If you don’t know anyone personally or through a friend who can act as your mentor, you may need to go to social media. Thankfully, this is entirely possible and maybe even preferable to finding someone you know. The main reason is that it’s easier to have a mentor/mentee relationship with someone when it’s all business. To find someone using LinkedIn to be your mentor, follow these tips.
Perfect Your Profile
First things first. Make your profile stand out on LinkedIn. You want to put your best foot forward in terms of what you are doing now and where you want to go. It’s not the time to worry about your boss seeing your profile and worrying that you’re going to leave. If you really want to succeed in what you want to do, you need to show it through your actions, and setting up your profile is imperative.
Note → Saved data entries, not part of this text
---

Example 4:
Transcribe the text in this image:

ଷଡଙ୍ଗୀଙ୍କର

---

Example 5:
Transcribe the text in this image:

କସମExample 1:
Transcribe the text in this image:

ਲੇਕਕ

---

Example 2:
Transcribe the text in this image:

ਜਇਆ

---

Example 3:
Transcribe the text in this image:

Find People Doing What You Want to Do
Once your profile is perfected, start looking and searching for people who are doing what you want to do. It is helpful if you find people who are based closer to you if you want to meet in person. But today that isn’t always necessary because you can meet via Zoom.us, email only, or whatever works for you both in terms of working together.
Do Your Research
Once you find people, do some research. Make sure they really are who they say they are. Watch their discussions and look at their job’s websites. Get to know them from afar first. You want to be careful online. See if they update their profiles much and whether they have much of an online presence.
Connect with Them
Once you have determined they are real people, connect with them. Don’t use LinkedIn’s auto messages, though. Send a personal note to them but don’t ask them right away to be your mentor. Just explain that you really like something about them, and you would like to connect with them so you can learn more from them.
Give It Time
Once you connect with them, give it some time. Communicate with them via the platform, join the groups they’re in, and have real discussions. Post things of interest to try to get their response. Ask them to respond by tagging them in the share.
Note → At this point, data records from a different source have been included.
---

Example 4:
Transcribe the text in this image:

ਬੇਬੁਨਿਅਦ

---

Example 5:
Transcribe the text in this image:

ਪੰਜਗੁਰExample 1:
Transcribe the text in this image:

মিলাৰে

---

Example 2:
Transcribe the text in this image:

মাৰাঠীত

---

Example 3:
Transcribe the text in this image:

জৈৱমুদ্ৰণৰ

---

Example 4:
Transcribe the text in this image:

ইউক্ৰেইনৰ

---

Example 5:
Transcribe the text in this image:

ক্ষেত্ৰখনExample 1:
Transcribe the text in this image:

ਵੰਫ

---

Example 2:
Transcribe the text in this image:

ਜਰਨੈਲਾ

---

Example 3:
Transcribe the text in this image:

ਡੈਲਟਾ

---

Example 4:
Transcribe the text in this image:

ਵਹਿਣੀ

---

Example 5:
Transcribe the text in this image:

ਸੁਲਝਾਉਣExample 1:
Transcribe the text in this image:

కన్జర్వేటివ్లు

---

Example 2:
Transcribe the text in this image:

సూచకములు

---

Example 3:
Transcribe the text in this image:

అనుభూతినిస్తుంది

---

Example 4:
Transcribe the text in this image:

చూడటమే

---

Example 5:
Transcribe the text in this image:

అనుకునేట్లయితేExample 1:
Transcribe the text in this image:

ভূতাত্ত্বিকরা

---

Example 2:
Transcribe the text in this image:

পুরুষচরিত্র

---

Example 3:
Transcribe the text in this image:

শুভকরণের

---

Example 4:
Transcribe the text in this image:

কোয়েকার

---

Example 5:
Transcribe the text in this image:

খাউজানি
Once you’ve had some meaningful association with them and you’re sure you may be a good fit for a mentor/mentee relationship, ask them. Send a personalized letter to them. Explain why you want them to be your mentor, and what that would look like to you, and what you hope to get out of the relationship.
Set Up Communication Preferences
Once you get someone to accept, set up your communication preferences and times. You don’t want to take up too much of their time. Be proficient in the time usage and make the most of your time together – whether it’s email, conference call, or coffee in person.
You can essentially use this same method with other social media platforms too. The point is to connect in a meaningful way with people who are successfully doing what you want to do. Get to know them in a businesslike way and ask. Then set up your boundaries with each other before going forward, and it should work out great.